Михель с каким-то даже облегчением отметил, что Питер также со свистом заглатывает воздух, и бока его ходят, как у загнанной лошади.
— Да уж, — словно прочитав его мысли, отозвался Питер, — нарастил жирку, ошиваясь на бережку. Хоть самого гарпунь да разделывай. Пивко, ветчина, гулянки до утра... Ничо, опосля первого кита такую лёгкость вдруг почуешь, до Америки догрести — раз плюнуть. А потом опять на твердь земную — прогуливать вытопленные из китов звонкие талеры. И всё по-новому. Моряк — скотина земноводная. На бережку он с тоской глядит вдаль морскую, особливо ежели переберёт хмельного, на палубе его со страшной силой тянет в родной порт. Пока очередной китяра не окажется злее и хитрее остальных.
— И что тогда? — Михель со страхом ждал ответа.
— Об этом лучше не думать. Моли святого Николая[17]
, чтобы не выдал в трудный час. Хорошо также, чтобы, если что, это произошло как можно быстрее, чтобы не успеть ни испугаться, ни осознать.— Буквально прирастаешь к морю, — стараясь сменить тягостную тему, со смехом начал новую историю Питер. — Был тут у нас китобой, задолго до тебя — Боб его все прозывали, потому как бобы с салом для него первейшая закуска. Где увидит бобы с салом на столе — сразу шляпу бросает: всё, что накрыл, — его. Отца с матерью готов за блюдо бобов заложить. Уж и поколачивали его не раз — всё едино. Как увидит бобы — хоть на цепь его сажай.
— Я больше бобы уважаю с кровяной колбасой, хотя с салом оно тоже вкуснятина, — причмокнул Михель.

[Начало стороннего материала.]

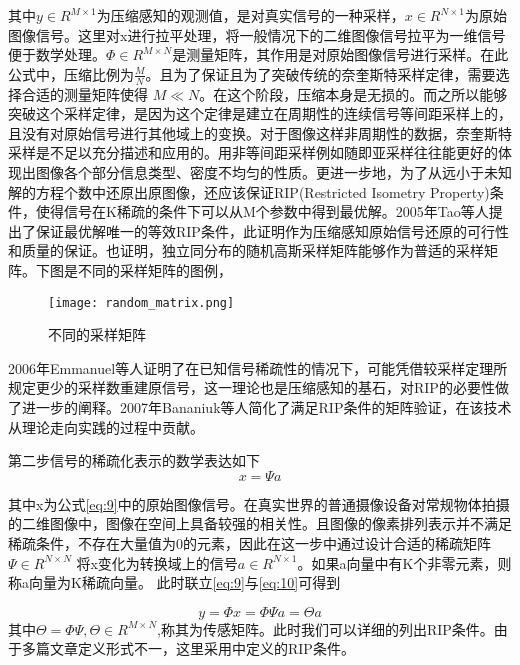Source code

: 其中$y \in R^{M \times 1}$为压缩感知的观测值，是对真实信号的一种采样，$x \in R^{N \times 1}$为原始图像信号。这里对x进行拉平处理，将一般情况下的二维图像信号拉平为一维信号便于数学处理。$\Phi \in R^{M \times N}$是测量矩阵，其作用是对原始图像信号进行采样。在此公式中，压缩比例为$\frac{M}{N}$。且为了保证且为了突破传统的奈奎斯特采样定律，需要选择合适的测量矩阵使得 $M \ll N$。在这个阶段，压缩本身是无损的。而之所以能够突破这个采样定律，是因为这个定律是建立在周期性的连续信号等间距采样上的，且没有对原始信号进行其他域上的变换。对于图像这样非周期性的数据，奈奎斯特采样是不足以充分描述和应用的。用非等间距采样例如随即亚采样往往能更好的体现出图像各个部分信息类型、密度不均匀的性质。更进一步地，为了从远小于未知解的方程个数中还原出原图像，还应该保证RIP(Restricted Isometry Property)条件，使得信号在K稀疏的条件下可以从M个参数中得到最优解。2005年Tao等人\cite{Decoding_by_linear_programming}提出了保证最优解唯一的等效RIP条件，此证明作为压缩感知原始信号还原的可行性和质量的保证。也证明，独立同分布的随机高斯采样矩阵能够作为普适的采样矩阵。下图是不同的采样矩阵的图例，

\begin{figure}[ht]
  \centering
  \texttt{[image: random\_matrix.png]}
  \label{fig:random_sample_matrix}
  \caption{不同的采样矩阵}
\end{figure}

2006年Emmanuel等人\cite{Emmanuel2006Stable}证明了在已知信号稀疏性的情况下，可能凭借较采样定理所规定更少的采样数重建原信号，这一理论也是压缩感知的基石，对RIP的必要性做了进一步的阐释。2007年Bananiuk等人\cite{2008A}简化了满足RIP条件的矩阵验证，在该技术从理论走向实践的过程中贡献。


第二步信号的稀疏化表示的数学表达如下
\begin{equation}
  \label{eq:10}
  x = \Psi a
\end{equation}

其中x为公式\ref{eq:9}中的原始图像信号。在真实世界的普通摄像设备对常规物体拍摄的二维图像中，图像在空间上具备较强的相关性。且图像的像素排列表示并不满足稀疏条件，不存在大量值为0的元素，因此在这一步中通过设计合适的稀疏矩阵$\Psi \in R^{N \times N}$
将x变化为转换域上的信号$a \in R^{N \times 1}$。如果a向量中有K个非零元素，则称a向量为K稀疏向量。
此时联立\ref{eq:9}与\ref{eq:10}可得到

\begin{equation}
  \label{eq:14}
   y = \Phi x = \Phi \Psi a = \Theta a
\end{equation}
其中$\Theta = \Phi \Psi, \Theta \in R^{M \times N}$,称其为传感矩阵。此时我们可以详细的列出RIP条件。由于多篇文章定义形式不一，这里采用\cite{The_restricted_isometry_property_and_its_implications_for_compressed_sensing}中定义的RIP条件。

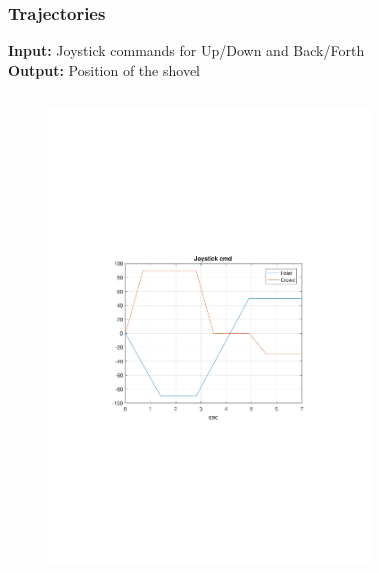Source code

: \begin{frame}[c]
	\frametitle{Trajectories}
	\textbf{Input:} Joystick commands for Up/Down and Back/Forth \\
	\vspace{.4cm}
	\textbf{Output:} Position of the shovel
	\vspace{-.3cm}
	\begin{columns}[T]
		\begin{figure}
			\centering
			\includegraphics[trim=4cm 9cm 4cm 9.5cm, clip=true, width=\linewidth]{img/Joystick}
		\end{figure}
		\begin{figure}
			\centering

\end{figure}
\end{columns}
\end{frame}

— Так вот что Боб как-то на берегу учудил. Загрузил он чрез меры трюмы и вином, и пивом, и все кричал, что без моря жить не может, хотели уж его раскачать да швырнуть с причала. В конце концов нанял он двух нищих, чтобы те всю ночь раскачивали его гамак, изображая качку. Бедняки с радостью согласились, надеясь на лёгкий заработок, но жестоко просчитались, прокляв все и вся. Едва они останавливались, Боб тут же продирал глаза и, чертыхаясь, требовал «крупной зыби» либо «настоящего шторма». Как они его не зарезали и не ограбили — остаётся только гадать. Наверное, побоялись, что житья им не будет и китобои всего побережья не успокоятся, пока не насыпят над ними могильный холмик. Несмотря на чудачества, Боба любили. А может, именно за подобные фокусы и любили.
— Да уж, не повезло беднягам.
— В подобных развлечениях Боб довольно скоренько спустил свою долю, посему по-быстрому подрядился на первый подвернувшийся буйс. С моря они не вернулись. Один Всевышний знает, что произошло. Так-то вот.
— Не дрейфь, парень, — это тебе не кубрик гонять, тут кулаки не помогут. Здесь всем заправляет его величество Океаническое море[18]
. Именно оно может разрешить или не разрешить киту нас обидеть, точно так же, как и нам добыть кита, — Виллем тоже оказался не против разрядить обстановку разговором. — Мы смертны, и киты смертны, а океан — вечен. Он побеждает реки и перемалывает скалы. А ещё дышит.